Tuesday 5 December 2006

Snow and a Memory

Today was the first day of this winter with a bit of snow cover on the ground. I therefore decided to spend an extended lunch break at the Arb - again - which proved to be an excellent idea - again.
It has been a while since I saw that many birds at the Arb. Sure, the snow made it much easier to locate ground-dwelling species, but I suppose it was more the slippery than the optical aspect of it that made it so rewarding: no joggers and no one to walk his dog, I was basically alone! I was also delighted to find that there are bird feeders on three properties that can be viewed from the park and I could already smell the Golden-crowned and Harris' Sparrows.
Fine, no rarities today, but a very neat selection of basically all the birds one might hope to see at this time of the year in a downtown park. Personal highlights were a Brown Creeper, a large flock of over 80 American Robins, killer views at American Tree Sparrows, Carolina Wrens and a single Hermit Thrush.
But then I saw something that made my heart skip a few beats and brought back a memory from almost 20 years ago: an adult male Northern Cardinal sitting in a snow-covered bush.

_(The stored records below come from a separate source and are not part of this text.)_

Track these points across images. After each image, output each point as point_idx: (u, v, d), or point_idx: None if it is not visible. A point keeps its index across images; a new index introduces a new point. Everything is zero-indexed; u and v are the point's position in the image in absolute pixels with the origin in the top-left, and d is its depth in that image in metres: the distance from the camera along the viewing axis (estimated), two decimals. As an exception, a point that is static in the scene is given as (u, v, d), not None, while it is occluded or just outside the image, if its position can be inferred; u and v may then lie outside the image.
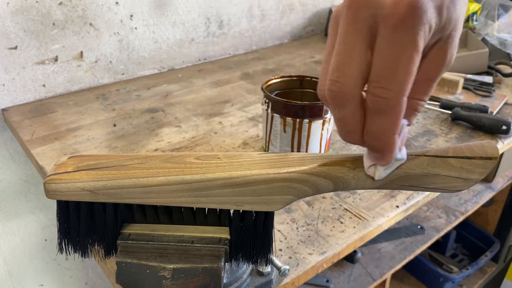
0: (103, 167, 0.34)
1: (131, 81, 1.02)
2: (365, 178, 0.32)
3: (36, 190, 0.98)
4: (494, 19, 1.16)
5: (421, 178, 0.32)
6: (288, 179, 0.32)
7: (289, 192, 0.33)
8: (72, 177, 0.33)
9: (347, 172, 0.32)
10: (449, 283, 1.32)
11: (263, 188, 0.32)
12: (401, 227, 1.17)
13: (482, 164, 0.31)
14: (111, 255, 0.38)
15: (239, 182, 0.32)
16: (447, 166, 0.31)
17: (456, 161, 0.31)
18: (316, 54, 1.21)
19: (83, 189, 0.33)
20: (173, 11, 1.05)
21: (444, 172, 0.31)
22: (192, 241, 0.36)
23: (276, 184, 0.32)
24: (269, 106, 0.66)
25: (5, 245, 0.98)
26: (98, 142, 0.76)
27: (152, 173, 0.33)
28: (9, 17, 0.82)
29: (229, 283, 0.44)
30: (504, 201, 1.46)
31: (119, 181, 0.33)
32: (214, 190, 0.33)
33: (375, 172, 0.31)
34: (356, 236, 0.56)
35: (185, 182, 0.33)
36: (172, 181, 0.33)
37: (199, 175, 0.33)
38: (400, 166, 0.32)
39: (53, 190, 0.34)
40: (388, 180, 0.32)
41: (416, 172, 0.32)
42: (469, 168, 0.31)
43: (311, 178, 0.32)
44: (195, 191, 0.33)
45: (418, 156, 0.32)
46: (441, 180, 0.32)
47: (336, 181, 0.33)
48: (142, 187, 0.33)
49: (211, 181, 0.32)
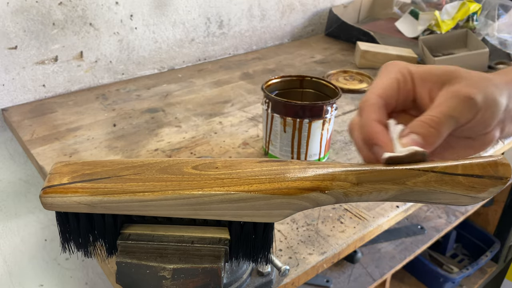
0: (98, 178, 0.34)
1: (131, 81, 1.02)
2: (369, 193, 0.31)
3: (36, 190, 0.97)
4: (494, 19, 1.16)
5: (427, 194, 0.31)
6: (287, 196, 0.31)
7: (289, 207, 0.32)
8: (68, 190, 0.33)
9: (349, 187, 0.31)
10: (449, 283, 1.32)
11: (262, 204, 0.32)
12: (401, 227, 1.17)
13: (493, 184, 0.30)
14: (113, 254, 0.38)
15: (237, 198, 0.32)
16: (455, 184, 0.30)
17: (465, 179, 0.30)
18: (316, 54, 1.21)
19: (79, 203, 0.33)
20: (173, 11, 1.05)
21: (452, 190, 0.30)
22: (192, 241, 0.36)
23: (276, 200, 0.32)
24: (269, 106, 0.66)
25: (5, 245, 0.98)
26: (98, 142, 0.76)
27: (148, 186, 0.33)
28: (9, 17, 0.82)
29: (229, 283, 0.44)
30: (504, 201, 1.46)
31: (116, 195, 0.33)
32: (212, 205, 0.32)
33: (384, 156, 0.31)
34: (356, 236, 0.56)
35: (182, 198, 0.32)
36: (169, 197, 0.32)
37: (196, 190, 0.32)
38: (408, 181, 0.31)
39: (50, 203, 0.33)
40: (391, 196, 0.31)
41: (423, 189, 0.31)
42: (479, 187, 0.30)
43: (312, 195, 0.31)
44: (193, 205, 0.32)
45: (426, 172, 0.30)
46: (447, 197, 0.31)
47: (338, 196, 0.32)
48: (139, 202, 0.33)
49: (208, 197, 0.32)
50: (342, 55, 1.21)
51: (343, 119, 0.85)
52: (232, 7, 1.15)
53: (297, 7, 1.31)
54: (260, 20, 1.23)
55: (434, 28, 1.24)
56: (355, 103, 0.92)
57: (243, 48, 1.24)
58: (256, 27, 1.24)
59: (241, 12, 1.18)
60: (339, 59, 1.18)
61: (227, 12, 1.15)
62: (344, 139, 0.78)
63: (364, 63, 1.10)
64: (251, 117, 0.85)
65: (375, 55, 1.09)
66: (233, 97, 0.94)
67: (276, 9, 1.26)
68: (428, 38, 1.14)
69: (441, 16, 1.21)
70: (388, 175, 0.31)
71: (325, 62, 1.15)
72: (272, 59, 1.17)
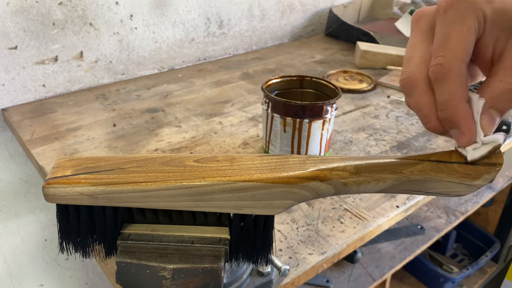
0: (101, 170, 0.34)
1: (131, 81, 1.02)
2: (367, 182, 0.32)
3: (36, 190, 0.98)
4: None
5: (424, 183, 0.31)
6: (288, 185, 0.32)
7: (289, 197, 0.32)
8: (71, 181, 0.33)
9: (348, 177, 0.32)
10: (449, 283, 1.32)
11: (263, 193, 0.32)
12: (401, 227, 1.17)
13: (487, 170, 0.30)
14: (112, 255, 0.38)
15: (238, 188, 0.32)
16: (450, 172, 0.31)
17: (460, 166, 0.31)
18: (316, 54, 1.21)
19: (82, 193, 0.33)
20: (173, 11, 1.05)
21: (448, 178, 0.31)
22: (192, 241, 0.36)
23: (276, 189, 0.32)
24: (269, 106, 0.66)
25: (5, 245, 0.98)
26: (98, 142, 0.76)
27: (150, 177, 0.33)
28: (9, 17, 0.82)
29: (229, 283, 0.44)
30: (504, 201, 1.46)
31: (118, 186, 0.33)
32: (213, 195, 0.33)
33: (466, 153, 0.30)
34: (356, 236, 0.56)
35: (184, 187, 0.32)
36: (171, 186, 0.32)
37: (197, 179, 0.32)
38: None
39: (52, 194, 0.33)
40: (389, 185, 0.32)
41: (419, 178, 0.31)
42: (473, 174, 0.30)
43: (312, 184, 0.32)
44: (194, 196, 0.33)
45: (422, 161, 0.31)
46: (443, 185, 0.31)
47: (337, 186, 0.32)
48: (141, 192, 0.33)
49: (210, 186, 0.32)
50: (342, 55, 1.21)
51: (343, 119, 0.85)
52: (232, 7, 1.15)
53: (297, 7, 1.31)
54: (260, 20, 1.24)
55: (434, 28, 1.24)
56: (355, 103, 0.92)
57: (243, 48, 1.24)
58: (256, 27, 1.24)
59: (241, 12, 1.18)
60: (339, 59, 1.18)
61: (227, 12, 1.15)
62: (344, 139, 0.78)
63: (364, 63, 1.11)
64: (251, 117, 0.85)
65: (375, 55, 1.09)
66: (233, 97, 0.94)
67: (276, 9, 1.26)
68: (428, 38, 1.14)
69: (441, 16, 1.21)
70: (385, 165, 0.32)
71: (325, 62, 1.15)
72: (272, 59, 1.17)
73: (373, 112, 0.89)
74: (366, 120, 0.85)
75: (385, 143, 0.77)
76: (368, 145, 0.76)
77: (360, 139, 0.78)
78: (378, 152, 0.74)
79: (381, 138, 0.79)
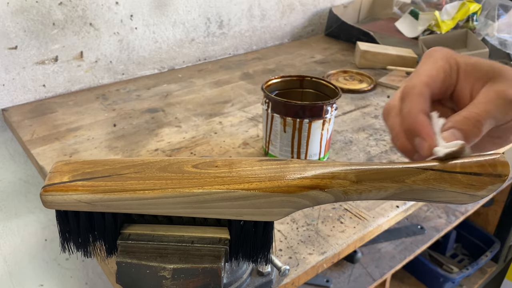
0: (99, 176, 0.34)
1: (131, 81, 1.02)
2: (368, 191, 0.31)
3: (36, 190, 0.98)
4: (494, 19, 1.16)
5: (426, 192, 0.31)
6: (287, 194, 0.31)
7: (289, 205, 0.32)
8: (68, 188, 0.33)
9: (349, 185, 0.31)
10: (449, 283, 1.32)
11: (262, 202, 0.32)
12: (401, 227, 1.17)
13: (491, 181, 0.30)
14: (113, 254, 0.38)
15: (238, 196, 0.32)
16: (454, 182, 0.30)
17: (464, 177, 0.30)
18: (316, 54, 1.21)
19: (79, 201, 0.33)
20: (173, 11, 1.05)
21: (451, 188, 0.30)
22: (192, 241, 0.36)
23: (275, 198, 0.32)
24: (269, 106, 0.66)
25: (5, 245, 0.98)
26: (98, 142, 0.76)
27: (148, 185, 0.33)
28: (9, 17, 0.82)
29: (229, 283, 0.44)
30: (504, 201, 1.46)
31: (116, 194, 0.33)
32: (213, 203, 0.32)
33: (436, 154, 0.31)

I suppose looking back, every birder has a selection of observations that have somehow changed their way of looking at their hobby, some landmark encounters with birds or adventures connected to birding that pop up immediately when asked: what was your most memorable bird observation ever?
I am lucky that I got to travel quite a bit, and there were some birding days in my life or single observations that stand out clearly as some of the best moments of my life: watching thousands of Albatrosses on a pelagic tour off Cape Town, finding Black Stilts in New Zealand, standing one foot besides a wild Kiwi probing the forest floor for earthworms, a Bearded Vulture that flew right above me in the Spanish Pyrenees, one morning on the Baltic Sea coast when we counted 120.000 Greater White-fronted Geese at their roost and - maybe a bit surprisingly - a single Northern Cardinal.
When I was 16 years old I spent a year in a small town in Ontario, Canada on a school exchange. One of these winter mornings I got up, went to the bath room and when I looked out of our small bathroom window, there was this single male Northern Cardinal sitting on top of the conifer hedge right in front of the window, maybe a metre away and wouldn't move. I watched it for at least 5 minutes and the combination of colours, the dark green of the hedge row, the white of the snow and the bird's vivid red plumage felt to me like the most beautiful sight I had ever seen. I was completely amazed and speechless. Surely, I had seen a few Northern Cardinals before that encounter, although they weren't as common then as they are now - but I had somehow always failed to notice the immense beauty of the birds.
Since then, I've had many more encounters with Northern Cardinals, especially in May 2005, but none of these encounters could rival the one from back then.
Until today.
Maybe winter isn't all that bad after all.